The Urban Health Institute is taking part in a contact tracing initiative organized by the Chicago Department of Public Health.
Chicago CRED is a nonprofit organization that aims to reduce violence by addressing its root causes, providing trauma-informed counseling, life coaching and help with finding jobs.
Dan Regan, a Sinai Health System spokesperson, said the program employs two contact tracers and one supervisor.
“When a referral is made of a person who may have been in contact with someone who has tested positive, a tracer will reach out and ask the questions relevant to who they had contact with,” Regan said. “Each person whose information is provided will be contacted and provided information on getting tested and addressing how to quarantine safely.”
The test results, he said, “will be shared with the appropriate entity by the hospital or clinic providing testing.”

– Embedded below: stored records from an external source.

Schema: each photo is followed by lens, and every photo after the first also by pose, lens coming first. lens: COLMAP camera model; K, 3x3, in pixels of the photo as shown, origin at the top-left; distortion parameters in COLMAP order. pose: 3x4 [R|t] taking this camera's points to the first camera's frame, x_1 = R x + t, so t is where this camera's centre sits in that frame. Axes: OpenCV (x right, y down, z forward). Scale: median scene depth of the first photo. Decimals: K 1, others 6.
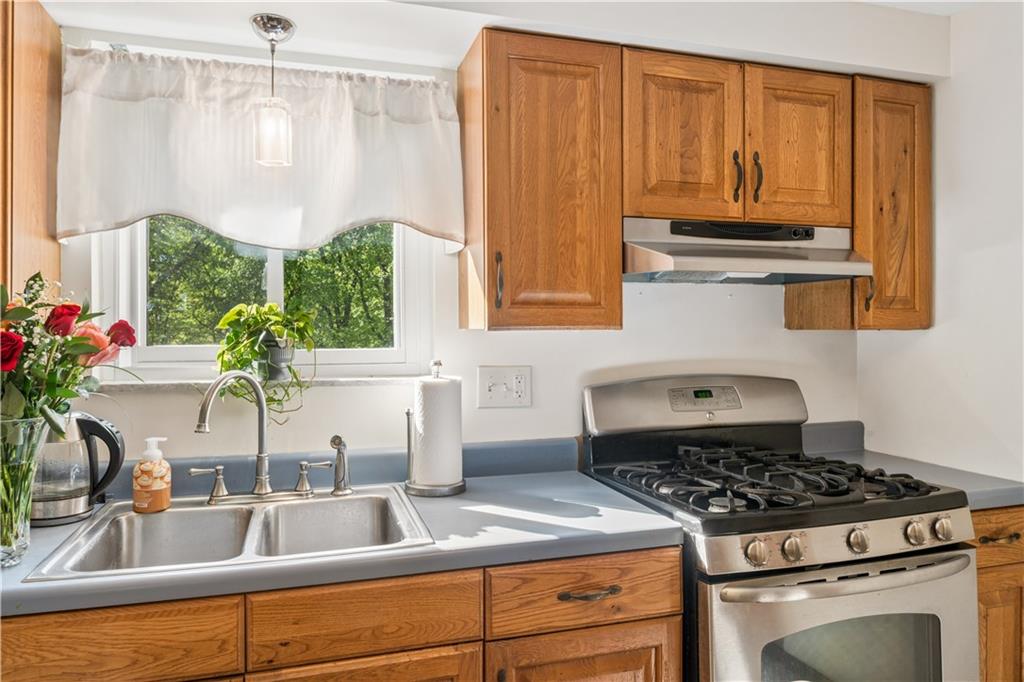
lens RADIAL K [[686.7, 0, 512.3], [0, 686.7, 334.2], [0, 0, 1]] dist [0.004157, 0.001112]
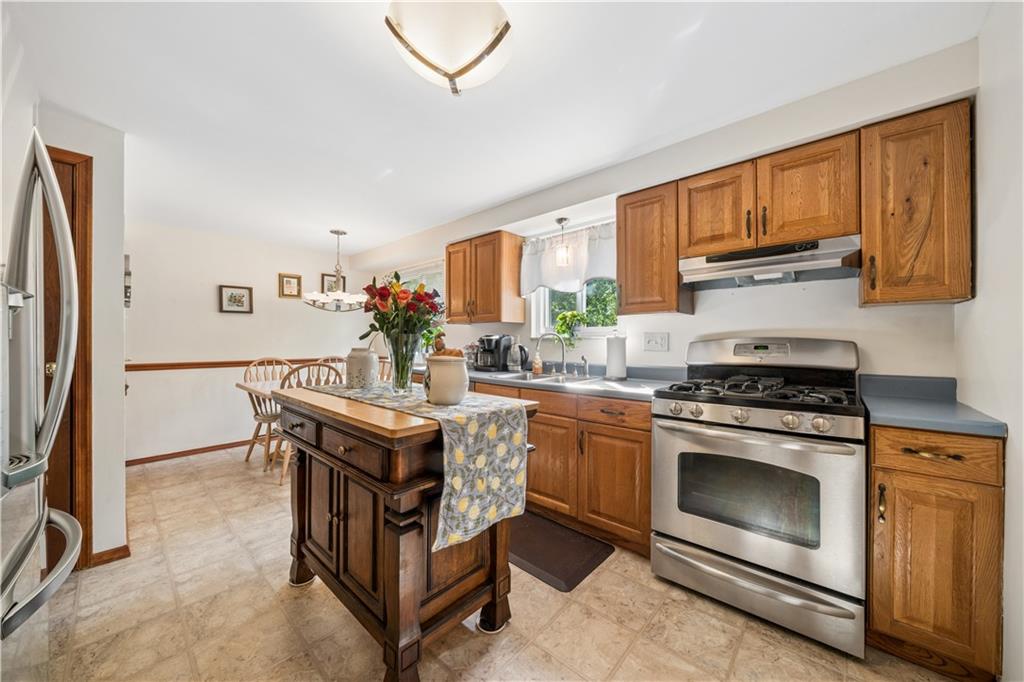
lens RADIAL K [[369.1, 0, 510.8], [0, 369.1, 342.6], [0, 0, 1]] dist [-0.000055, -0.000037]
pose [[0.510757, 0.005428, -0.859708, 0.862090], [-0.005963, 0.999978, 0.002771, 0.085469], [0.859705, 0.003711, 0.510778, -0.036995]]
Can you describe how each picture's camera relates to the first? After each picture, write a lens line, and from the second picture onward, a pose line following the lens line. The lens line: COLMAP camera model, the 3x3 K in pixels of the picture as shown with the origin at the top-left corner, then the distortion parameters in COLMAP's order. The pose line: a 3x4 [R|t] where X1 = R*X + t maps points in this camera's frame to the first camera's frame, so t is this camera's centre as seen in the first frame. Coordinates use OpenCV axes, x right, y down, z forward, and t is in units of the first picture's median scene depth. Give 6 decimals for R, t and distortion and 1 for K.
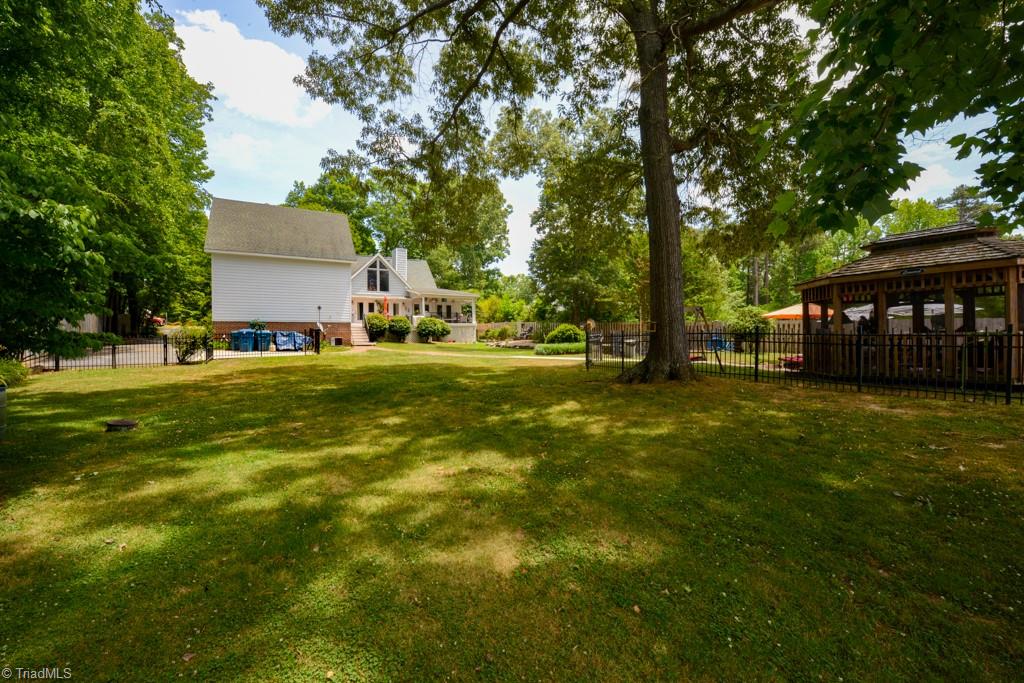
lens RADIAL K [[397.4, 0, 508.0], [0, 397.4, 336.0], [0, 0, 1]] dist [-0.002959, -0.000228]
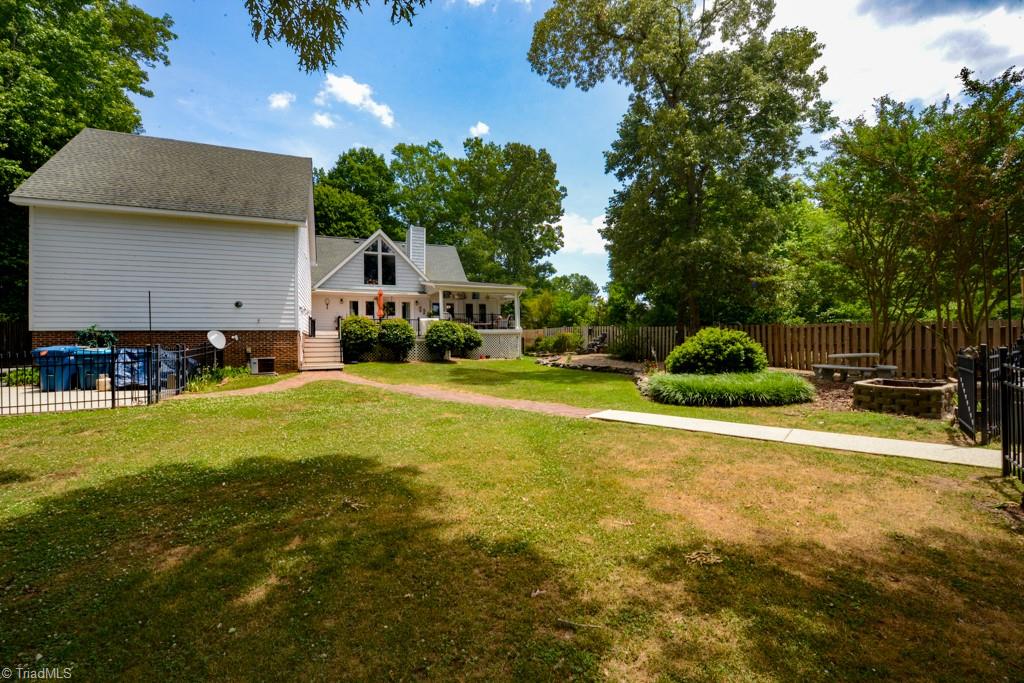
lens RADIAL K [[397.4, 0, 507.6], [0, 397.4, 339.9], [0, 0, 1]] dist [-0.002959, -0.000228]
pose [[0.991940, -0.009283, -0.126368, -0.017563], [0.008561, 0.999944, -0.006262, -0.009775], [0.126419, 0.005130, 0.991964, 0.328378]]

The program got its first positive COVID-19 case in July 24. Regan said that the grant funding will only last for only a few months, but that the Sinai Community Institute is “exploring opportunities with the city to continue tracing.”
During the North Lawndale Community Coordinating Council’s Health & Wellness Committee’s July 21 meeting, Angela Brown, Sinai Community Institute’s system director, explained that while the contact tracing initiative initially focused exclusively on North Lawndale young people, the program was recently expanded to all North Lawndale residents.